Ее ведь черту легче залучить,
Чем лесой рыбку вытащить на сушу
Иль мяснику за час преобразить
Ягненка в освежеванную тушу,
А, впрочем, обречен любой из нас
Кому-то пищей стать в урочный час!
Апостол Петр дремал у райских врат…
Вдруг странный шум прервал его дремоту:
Поток огня, свистящий вихрь и град —
Ну, словом, рев великого чего-то.
Тут не святой ударил бы в набат,
Но наш апостол, подавив зевоту,
Привстал и только молвил, оглядясь:
«Поди, опять звезда разорвалась!»
Но херувим его похлопал дланью,
Вздохнул апостол, потирая нос.
«Святый привратник! — молвил дух. — Воспряни!»
И помахал крылом. Оно зажглось,
Как хвост павлина, как зари сиянье.
Апостолу вздремнуть не удалось.
«Ну! — молвил он. — В чем дело, непонятно?!
Не Сатану ли к нам несет обратно?»
«Георг скончался Третий!» — дух изрек.
«Георг? Я что-то плохо разумею…
А кто Георг? что Третье? невдомек!»
«Король английский, говоря точнее…»
«А целой ли он голову сберег,
А то один тут был с обрубком шеи,[23]
И никогда б не быть ему в раю,
Не тычь он всем нам голову свою!
Он, помнится, король французский был
И для башки, которая короны
Не удержала, дерзостно просил
Венца блаженных у господня трона!
Да я бы сам такую отрубил,
Как уши я рубал во время оно!
Но, не имея доброго меча,
Ключом я саданул его сплеча.
И тут он поднял безголовый вой, —
Святые все сбежались, пожалели!
Теперь он с этой самой головой
И в мученики выйдет, в самом деле!
Запанибрата с Павлом, точно свой
Воссел он, где достойные воссели!
Проныра Павел! Впрочем, что он нам?!
Мы цену знаем всем его чинам!
Не так бы это дело обстояло,
Будь голова у короля цела,
Святых, понятно, жалость обуяла,
Она-то вот ему и помогла:
Ведь милость божья заново спаяла
Башку его и тело! Ох, дела!
Зачем-то исправляем мы от века
Все мудрое в деяньях человека!»
«Святой! — заметил ангел. — Брось ворчать!

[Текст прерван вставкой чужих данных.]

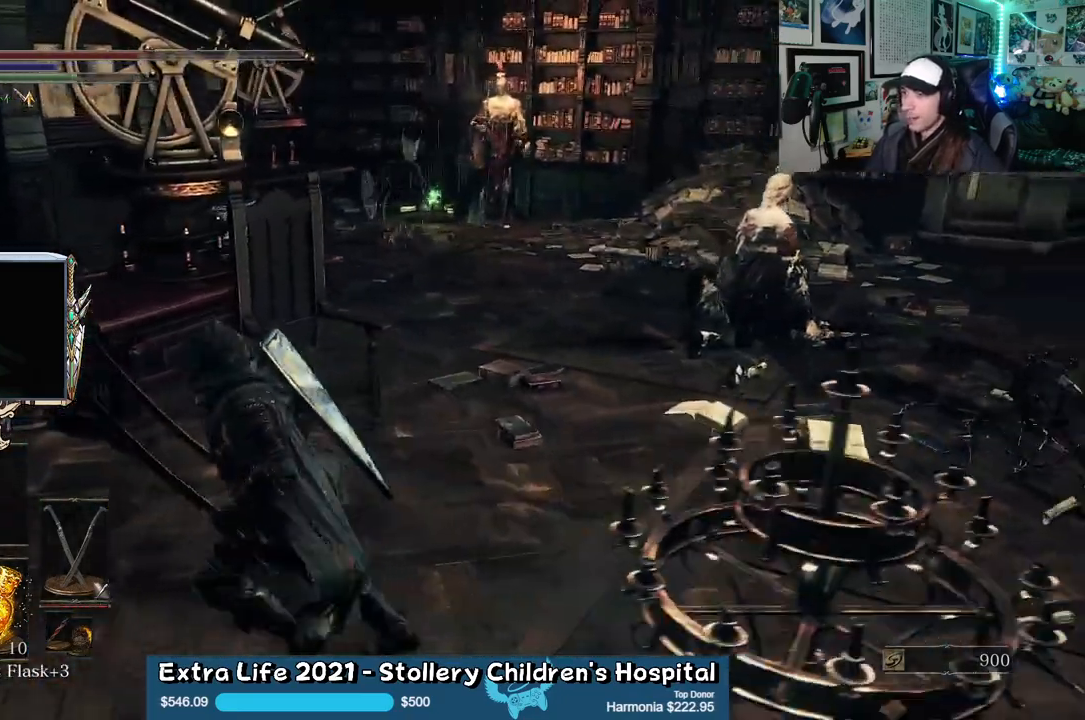
{"buttons": [], "left_stick": "right", "right_stick": "center", "events": [[17, "right_stick", "center"], [183, "left_stick", "up-left"], [200, "right_stick", "right"], [267, "right_stick", "center"], [367, "left_stick", "up-right"], [450, "left_stick", "right"]]}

Король пока при голове остался,
Куда и как ее употреблять
Он толком никогда не разбирался.
В руках, умевших нити направлять,
Марионеткой праздной он болтался[24]
И будет здесь, как прочие, судим,
А наше дело — молча поглядим!»
Тем временем крылатый караван
Пространство рассекал с великой силой,
Как лебедь волны рек полдневных стран.
Ну, скажем, Ганга, Инда или Нила,
А то и Темзы. Страхом обуян,
Летел среди крылатых старец хилый,
У райских врат, полет окончив свой,
На облако присел он чуть живой.
Меж тем иной какой-то Дух могучий
Над светлым войском расправлял смелей
Свои крыла, как грозовые тучи
Над щепами разбитых кораблей.
Он был как вихрь, метнувшийся над кручен,
И помыслы, один другого злей
Отметили чело его немое,
И взор его пространство полнил тьмою.
Он так непримиримо поглядел
На вход навеки для него закрытый,
Что Петр и тот порядком оробел:
Он был старик угрюмый и сердитый,
А тут от страха даже пропотел,
Не зная, у кого искать защиты.
(Но, впрочем, пот сей был святой елей
Или иной состав — еще светлей!)
И ангелы тревожным роем сбились,
Как птички, чуя коршуна: у них
Все перышки дрожали и светились,
Как Орион на небесах ночных.
Хотя они достойно обходились
С Георгом, но старик совсем притих:
Быть может, даже позабыл он с горя,
Что ангелы всегда и всюду — тори!
Все на мгновенье замерло. Но вот
Врата сверкнули вдруг и распахнулись.
Лучи с недосягаемых высот
Планеты нашей крохотной коснулись,
Как пламя заливая небосвод,
И северным сияньем изогнулись,
Тем самым, что во льдах полярных стран
Увидел Пэрри[25] — храбрый капитан!
И по небу разлился, полыхая,
Прекрасный и могучий райский свет,
Как знамя славы, радостно сверкая
Величьем торжествующих побед.
(Сравненьями я тему обедняю,
Зане сему земных подобий нет:
Не всем дано провидеть столь пространно,
Как Саути Боб иль Сауткот[26] Иоанна!)